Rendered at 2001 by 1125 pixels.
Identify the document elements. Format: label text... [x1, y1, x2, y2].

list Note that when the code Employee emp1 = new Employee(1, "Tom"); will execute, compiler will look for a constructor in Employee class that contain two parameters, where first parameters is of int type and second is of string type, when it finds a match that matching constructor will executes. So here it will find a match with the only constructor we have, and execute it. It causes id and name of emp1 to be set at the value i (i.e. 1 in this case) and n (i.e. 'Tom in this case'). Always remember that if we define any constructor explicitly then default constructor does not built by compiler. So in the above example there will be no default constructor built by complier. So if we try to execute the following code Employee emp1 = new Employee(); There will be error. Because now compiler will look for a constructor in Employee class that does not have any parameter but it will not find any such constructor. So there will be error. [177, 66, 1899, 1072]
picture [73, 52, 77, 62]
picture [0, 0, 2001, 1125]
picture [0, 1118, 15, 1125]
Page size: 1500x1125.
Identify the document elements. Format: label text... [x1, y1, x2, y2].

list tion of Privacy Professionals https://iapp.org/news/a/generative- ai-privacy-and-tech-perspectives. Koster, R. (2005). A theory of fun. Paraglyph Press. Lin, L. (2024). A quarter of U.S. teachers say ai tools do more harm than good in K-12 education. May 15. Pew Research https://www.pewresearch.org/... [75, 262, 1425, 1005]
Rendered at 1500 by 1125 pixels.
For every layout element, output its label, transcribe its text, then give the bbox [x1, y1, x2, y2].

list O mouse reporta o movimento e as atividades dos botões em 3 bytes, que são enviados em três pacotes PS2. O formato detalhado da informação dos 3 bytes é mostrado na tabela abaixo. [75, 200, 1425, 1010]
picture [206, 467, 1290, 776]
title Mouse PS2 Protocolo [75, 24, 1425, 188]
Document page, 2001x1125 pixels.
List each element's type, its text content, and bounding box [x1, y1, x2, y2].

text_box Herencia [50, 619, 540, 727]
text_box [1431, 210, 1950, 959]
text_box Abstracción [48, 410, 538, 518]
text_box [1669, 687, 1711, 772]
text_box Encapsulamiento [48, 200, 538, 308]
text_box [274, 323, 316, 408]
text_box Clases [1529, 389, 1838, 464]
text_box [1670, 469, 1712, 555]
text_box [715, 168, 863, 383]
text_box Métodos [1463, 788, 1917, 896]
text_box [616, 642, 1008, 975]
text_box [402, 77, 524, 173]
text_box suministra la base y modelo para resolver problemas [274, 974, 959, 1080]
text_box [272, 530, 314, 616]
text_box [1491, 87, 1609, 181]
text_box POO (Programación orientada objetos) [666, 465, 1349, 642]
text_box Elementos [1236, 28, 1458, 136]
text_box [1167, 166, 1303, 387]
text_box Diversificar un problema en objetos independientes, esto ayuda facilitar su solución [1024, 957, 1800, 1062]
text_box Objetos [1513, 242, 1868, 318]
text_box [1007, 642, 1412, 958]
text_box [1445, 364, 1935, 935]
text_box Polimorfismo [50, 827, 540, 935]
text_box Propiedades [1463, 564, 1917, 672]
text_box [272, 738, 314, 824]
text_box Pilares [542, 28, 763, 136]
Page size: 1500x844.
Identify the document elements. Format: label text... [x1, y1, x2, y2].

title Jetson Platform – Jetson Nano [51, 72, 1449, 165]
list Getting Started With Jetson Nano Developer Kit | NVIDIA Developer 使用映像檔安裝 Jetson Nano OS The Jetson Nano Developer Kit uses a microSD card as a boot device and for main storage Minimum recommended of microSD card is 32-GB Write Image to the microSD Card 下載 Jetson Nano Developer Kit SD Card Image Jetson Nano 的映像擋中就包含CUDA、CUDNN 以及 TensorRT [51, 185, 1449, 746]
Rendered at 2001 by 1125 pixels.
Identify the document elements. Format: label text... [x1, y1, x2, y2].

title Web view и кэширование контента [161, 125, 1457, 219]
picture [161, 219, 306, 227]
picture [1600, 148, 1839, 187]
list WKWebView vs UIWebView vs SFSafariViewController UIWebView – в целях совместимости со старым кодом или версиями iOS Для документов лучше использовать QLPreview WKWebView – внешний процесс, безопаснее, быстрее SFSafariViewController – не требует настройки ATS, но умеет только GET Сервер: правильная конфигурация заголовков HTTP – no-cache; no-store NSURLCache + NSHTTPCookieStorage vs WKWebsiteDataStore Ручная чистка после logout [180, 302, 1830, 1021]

----

### REQUIRED ACTION
Going line by line, copy the data above exactly.

### SOLUTION TO THE PROBLEM
Rendered at 2001 by 1125 pixels.
Identify the document elements. Format: label text... [x1, y1, x2, y2].

list Note that when the code Employee emp1 = new Employee(1, "Tom"); will execute, compiler will look for a constructor in Employee class that contain two parameters, where first parameters is of int type and second is of string type, when it finds a match that matching constructor will executes. So here it will find a match with the only constructor we have, and execute it. It causes id and name of emp1 to be set at the value i (i.e. 1 in this case) and n (i.e. 'Tom in this case'). Always remember that if we define any constructor explicitly then default constructor does not built by compiler. So in the above example there will be no default constructor built by complier. So if we try to execute the following code Employee emp1 = new Employee(); There will be error. Because now compiler will look for a constructor in Employee class that does not have any parameter but it will not find any such constructor. So there will be error. [177, 66, 1899, 1072]
picture [73, 52, 77, 62]
picture [0, 0, 2001, 1125]
picture [0, 1118, 15, 1125]
Page size: 1500x1125.
Identify the document elements. Format: label text... [x1, y1, x2, y2].

list tion of Privacy Professionals https://iapp.org/news/a/generative- ai-privacy-and-tech-perspectives. Koster, R. (2005). A theory of fun. Paraglyph Press. Lin, L. (2024). A quarter of U.S. teachers say ai tools do more harm than good in K-12 education. May 15. Pew Research https://www.pewresearch.org/... [75, 262, 1425, 1005]
Rendered at 1500 by 1125 pixels.
For every layout element, output its label, transcribe its text, then give the bbox [x1, y1, x2, y2].

list O mouse reporta o movimento e as atividades dos botões em 3 bytes, que são enviados em três pacotes PS2. O formato detalhado da informação dos 3 bytes é mostrado na tabela abaixo. [75, 200, 1425, 1010]
picture [206, 467, 1290, 776]
title Mouse PS2 Protocolo [75, 24, 1425, 188]
Document page, 2001x1125 pixels.
List each element's type, its text content, and bounding box [x1, y1, x2, y2].

text_box Herencia [50, 619, 540, 727]
text_box [1431, 210, 1950, 959]
text_box Abstracción [48, 410, 538, 518]
text_box [1669, 687, 1711, 772]
text_box Encapsulamiento [48, 200, 538, 308]
text_box [274, 323, 316, 408]
text_box Clases [1529, 389, 1838, 464]
text_box [1670, 469, 1712, 555]
text_box [715, 168, 863, 383]
text_box Métodos [1463, 788, 1917, 896]
text_box [616, 642, 1008, 975]
text_box [402, 77, 524, 173]
text_box suministra la base y modelo para resolver problemas [274, 974, 959, 1080]
text_box [272, 530, 314, 616]
text_box [1491, 87, 1609, 181]
text_box POO (Programación orientada objetos) [666, 465, 1349, 642]
text_box Elementos [1236, 28, 1458, 136]
text_box [1167, 166, 1303, 387]
text_box Diversificar un problema en objetos independientes, esto ayuda facilitar su solución [1024, 957, 1800, 1062]
text_box Objetos [1513, 242, 1868, 318]
text_box [1007, 642, 1412, 958]
text_box [1445, 364, 1935, 935]
text_box Polimorfismo [50, 827, 540, 935]
text_box Propiedades [1463, 564, 1917, 672]
text_box [272, 738, 314, 824]
text_box Pilares [542, 28, 763, 136]
Page size: 1500x844.
Identify the document elements. Format: label text... [x1, y1, x2, y2].

title Jetson Platform – Jetson Nano [51, 72, 1449, 165]
list Getting Started With Jetson Nano Developer Kit | NVIDIA Developer 使用映像檔安裝 Jetson Nano OS The Jetson Nano Developer Kit uses a microSD card as a boot device and for main storage Minimum recommended of microSD card is 32-GB Write Image to the microSD Card 下載 Jetson Nano Developer Kit SD Card Image Jetson Nano 的映像擋中就包含CUDA、CUDNN 以及 TensorRT [51, 185, 1449, 746]
Rendered at 2001 by 1125 pixels.
Identify the document elements. Format: label text... [x1, y1, x2, y2].

title Web view и кэширование контента [161, 125, 1457, 219]
picture [161, 219, 306, 227]
picture [1600, 148, 1839, 187]
list WKWebView vs UIWebView vs SFSafariViewController UIWebView – в целях совместимости со старым кодом или версиями iOS Для документов лучше использовать QLPreview WKWebView – внешний процесс, безопаснее, быстрее SFSafariViewController – не требует настройки ATS, но умеет только GET Сервер: правильная конфигурация заголовков HTTP – no-cache; no-store NSURLCache + NSHTTPCookieStorage vs WKWebsiteDataStore Ручная чистка после logout [180, 302, 1830, 1021]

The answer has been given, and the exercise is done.